The response should contain only those lines of the entries below that include the string "Apoyo".

(SOURCE INFORMATION)

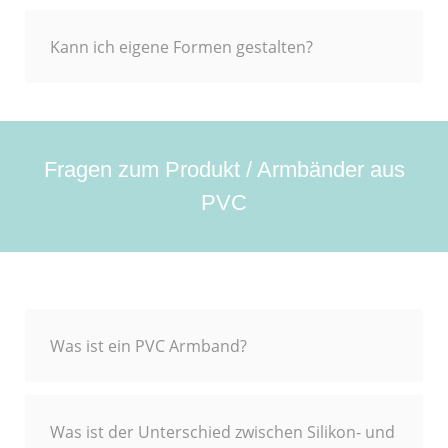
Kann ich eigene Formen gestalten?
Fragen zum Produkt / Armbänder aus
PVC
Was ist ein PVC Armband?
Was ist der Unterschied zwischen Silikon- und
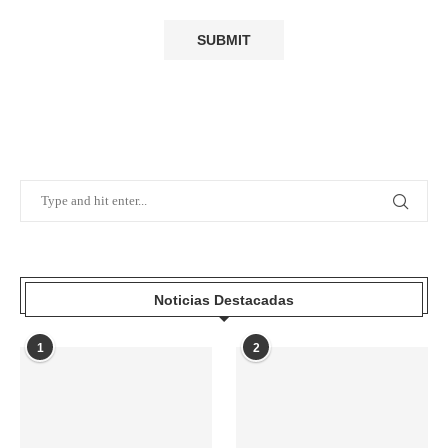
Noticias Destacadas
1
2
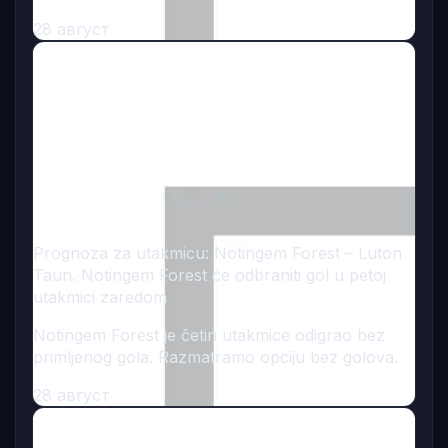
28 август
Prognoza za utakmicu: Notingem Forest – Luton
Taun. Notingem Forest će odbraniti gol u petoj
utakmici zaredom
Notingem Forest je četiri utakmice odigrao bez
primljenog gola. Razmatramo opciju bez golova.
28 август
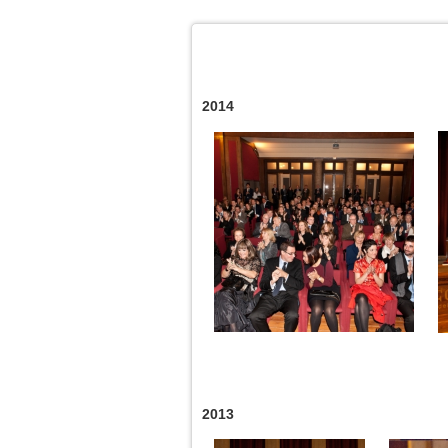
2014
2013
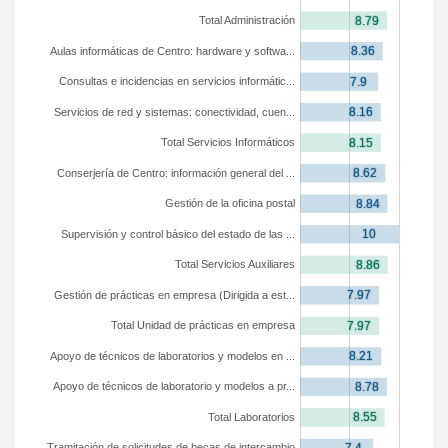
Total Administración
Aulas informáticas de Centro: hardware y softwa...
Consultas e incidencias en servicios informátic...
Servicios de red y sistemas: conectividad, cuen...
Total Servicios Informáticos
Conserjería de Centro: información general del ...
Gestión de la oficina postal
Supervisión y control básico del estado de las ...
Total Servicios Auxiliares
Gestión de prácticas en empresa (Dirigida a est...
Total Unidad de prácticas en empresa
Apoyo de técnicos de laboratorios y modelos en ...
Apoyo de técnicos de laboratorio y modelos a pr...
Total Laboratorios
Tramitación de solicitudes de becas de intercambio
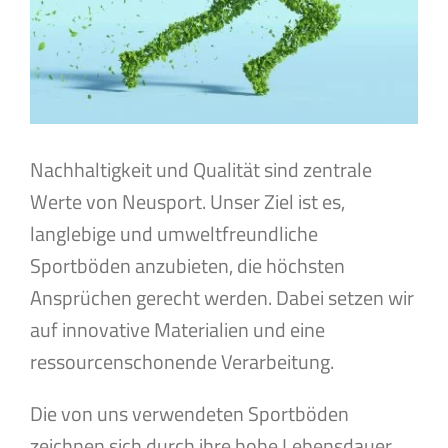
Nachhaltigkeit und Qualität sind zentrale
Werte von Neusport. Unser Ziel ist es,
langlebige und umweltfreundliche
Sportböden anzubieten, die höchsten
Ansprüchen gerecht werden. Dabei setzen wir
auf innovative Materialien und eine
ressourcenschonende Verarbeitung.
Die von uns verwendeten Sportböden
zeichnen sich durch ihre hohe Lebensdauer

(End SOURCE INFORMATION)
(SOURCE INFORMATION)

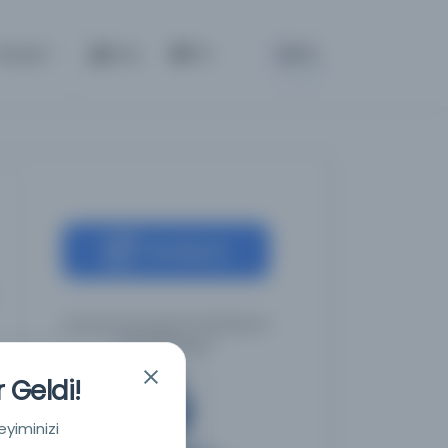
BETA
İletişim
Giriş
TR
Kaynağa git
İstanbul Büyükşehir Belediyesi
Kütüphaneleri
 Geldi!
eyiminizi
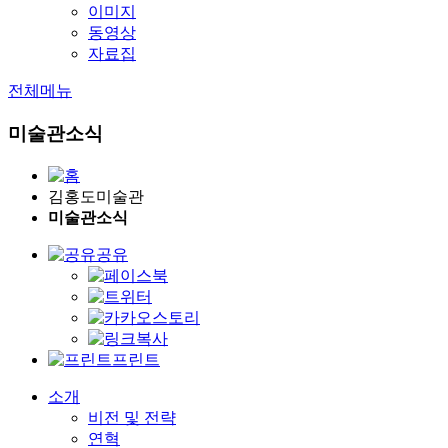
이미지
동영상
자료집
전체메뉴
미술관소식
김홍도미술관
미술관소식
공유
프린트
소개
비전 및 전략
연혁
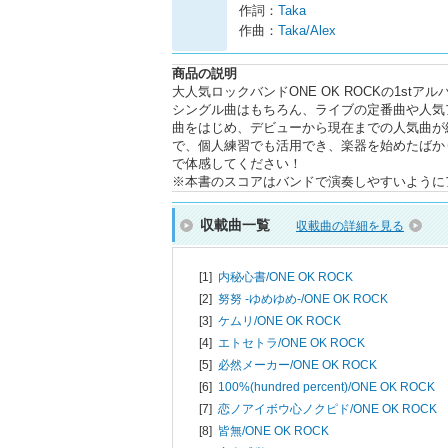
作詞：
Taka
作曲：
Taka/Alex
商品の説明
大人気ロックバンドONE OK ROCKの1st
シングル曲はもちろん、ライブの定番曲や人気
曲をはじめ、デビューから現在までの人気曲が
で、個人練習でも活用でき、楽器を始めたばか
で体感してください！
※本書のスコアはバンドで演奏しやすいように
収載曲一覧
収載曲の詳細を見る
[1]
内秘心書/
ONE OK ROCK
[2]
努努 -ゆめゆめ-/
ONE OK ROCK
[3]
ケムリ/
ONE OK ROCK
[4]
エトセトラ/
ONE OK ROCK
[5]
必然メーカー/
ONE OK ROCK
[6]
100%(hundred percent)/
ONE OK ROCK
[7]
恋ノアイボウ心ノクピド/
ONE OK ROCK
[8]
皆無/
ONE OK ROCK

(End SOURCE INFORMATION)
(SOURCE INFORMATION)

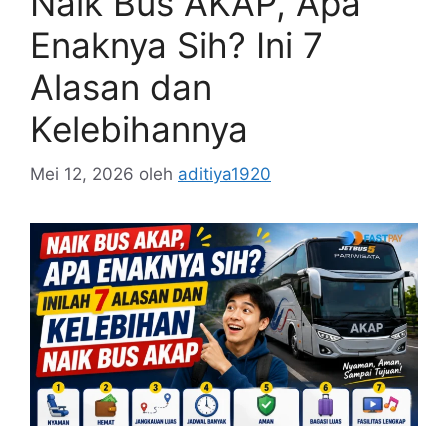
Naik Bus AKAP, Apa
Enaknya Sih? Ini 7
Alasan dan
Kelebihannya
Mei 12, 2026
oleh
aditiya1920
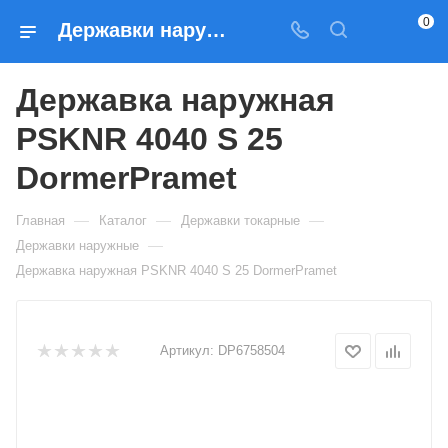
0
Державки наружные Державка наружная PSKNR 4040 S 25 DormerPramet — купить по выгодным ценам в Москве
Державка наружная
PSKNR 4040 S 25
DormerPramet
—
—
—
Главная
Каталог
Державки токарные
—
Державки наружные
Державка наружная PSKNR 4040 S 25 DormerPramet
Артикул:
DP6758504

(End SOURCE INFORMATION)

SOLUTION -
Apoyo de técnicos de laboratorios y modelos en ...
Apoyo de técnicos de laboratorio y modelos a pr...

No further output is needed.